Katil zanlısı Uzunköprü’de yaklaşık bir ay gizleniyor, 20 yıl sonra katil zanlısının Eskişehir’li bir Albayın oğlu olduğu dedikodusu ilçede yayılıyor. 79-80 böyle geçiyor, 80’li yılların sonlarına doğru terör iyice azıtıyor, büyük kitlelere yayılmaya başlıyor. Taa 11 Eylül gecesine kadar. 12 Eylül sabahı uyanıyoruz, o zaman televizyon çok az kişide var. Ekran siyah-beyaz, radyosunu televizyonunu açan kahramanlık türkülerini dinlemeye başlıyor. “Çanakkale içinde vurdular beni, ölmeden mezara koydular beni, of anam offf…!”

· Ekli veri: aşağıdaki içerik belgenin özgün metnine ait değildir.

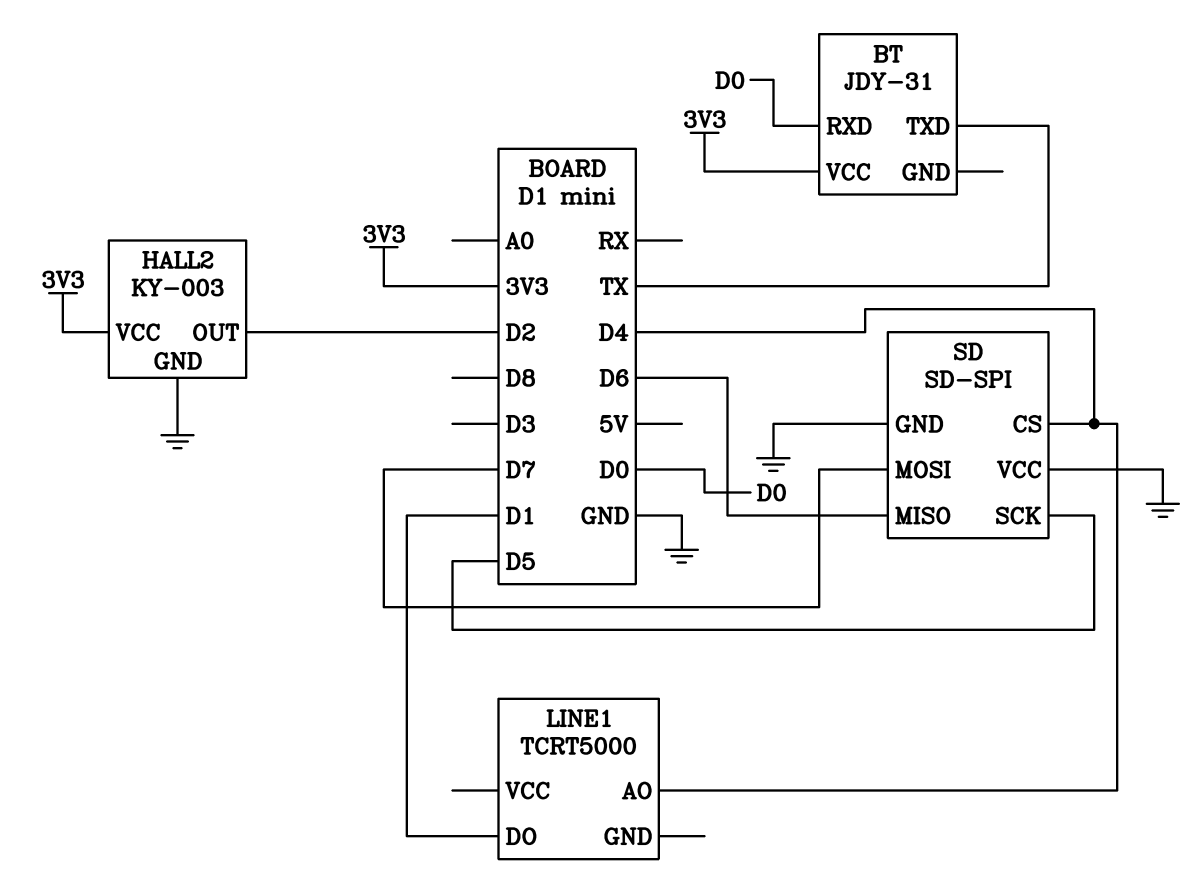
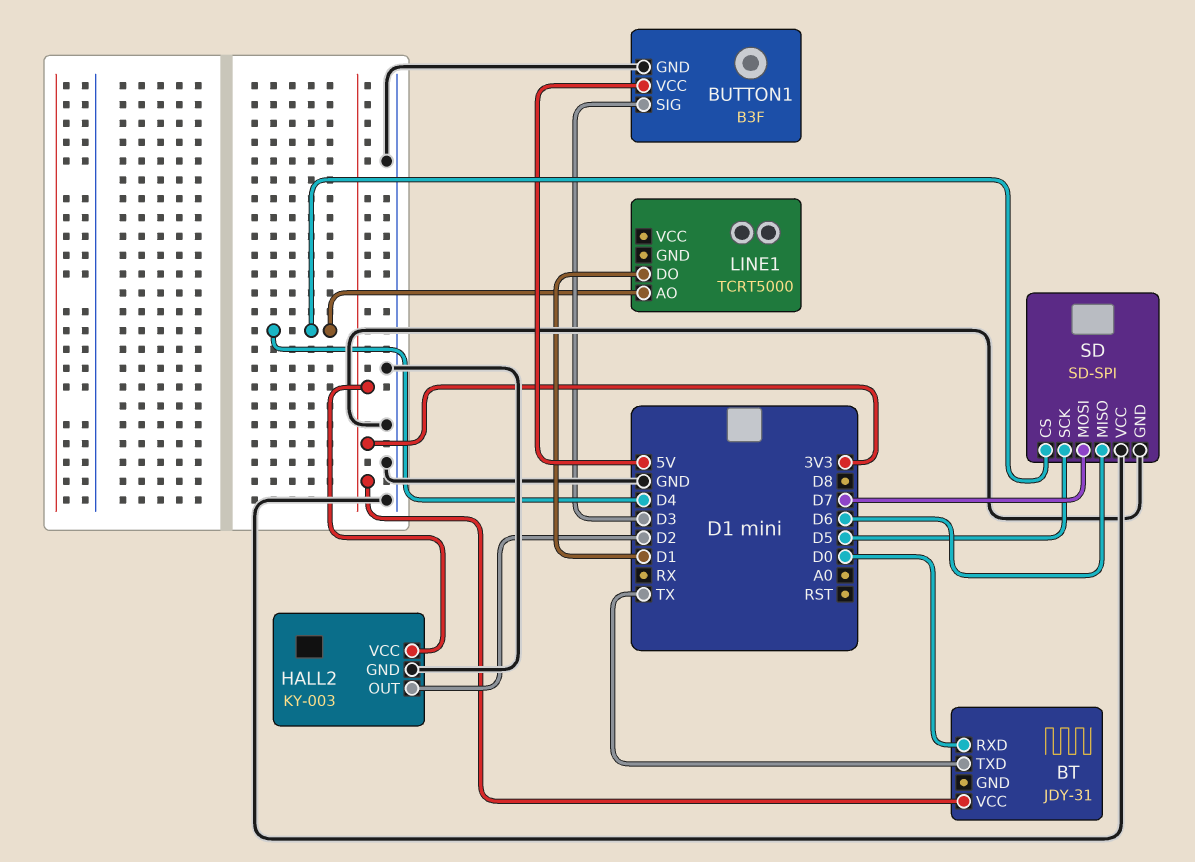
BUTTON1: none -> B3F
BUTTON1 pin GND: none -> GND
BUTTON1 pin SIG: none -> D3
BUTTON1 pin VCC: none -> 5V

Bende o dönemlerde 9 Işık kitabını okuyordum, evin havlusunda samanlık vardı. Hemen kitapları bu samanlığın içine sakladım, korkuyla beklemeye başladık. Sokağa çıkmak yasak, her sokak başında  bir asker istersen kıpırda. Her 15 dakikada Kenen EVREN ve ekibi radyo ve televizyon ekranlarından kahraman Türk ordusunun yönetime el koyduğunu, ülkenin bölünmekten kurtarıldığını, irticanın önüne geçildiğini, vatandaşın sükunet içinde yeni bildirilerin okunmasını beklemesi gerektiğini söylüyordu.

O dönemin siyasi parti genel başkanlarından bazıları Gelibolu Hamzakoy, bazılarıda Zincirbozan’a istirahata gönderildiği ekranlardan söyleniyordu. Bu arada ufak-tefek direnmeler dışında ülke gayet sakin hale geliyor, önceden belirlenmiş kişiler evlere baskınla tolanıyor kodeslere tıkılıyordu. Ne kadar solcu, devrimci, ülkücü, yönetici varsa hepsi özel hapishanelere gönderiliyor, solculara İstiklal Marşı, ülkücülere de Cumhuriyetin 10. Yıl Marşı okutuluyordu.

Yargılanmalar başlayınca gencecik fidanlar aynı rahmetli MENDERES gibi ipe çekiliyor, denge bozulmasın diye bir sağdan, bir soldan gidiyordu. Zamanın Üsteğmenleri, Yüzbaşıları şimdi Silivri’de veryansın ediyor. Mukadderata bakın 23 yıl önce bu ülkenin gencecik dimağlarına yaşattıklarının binde birini bile yaşamıyorlar, ama sesleri Kandil Dağından duyuluyor. İşin enteresan tarafı o günün zulmünü çekenler kendi pisliklerini kendilerine yedirenleri kurtarmak için el-ele vermişler vatan -millet -Sakarya edebiyatı yapıyorlar.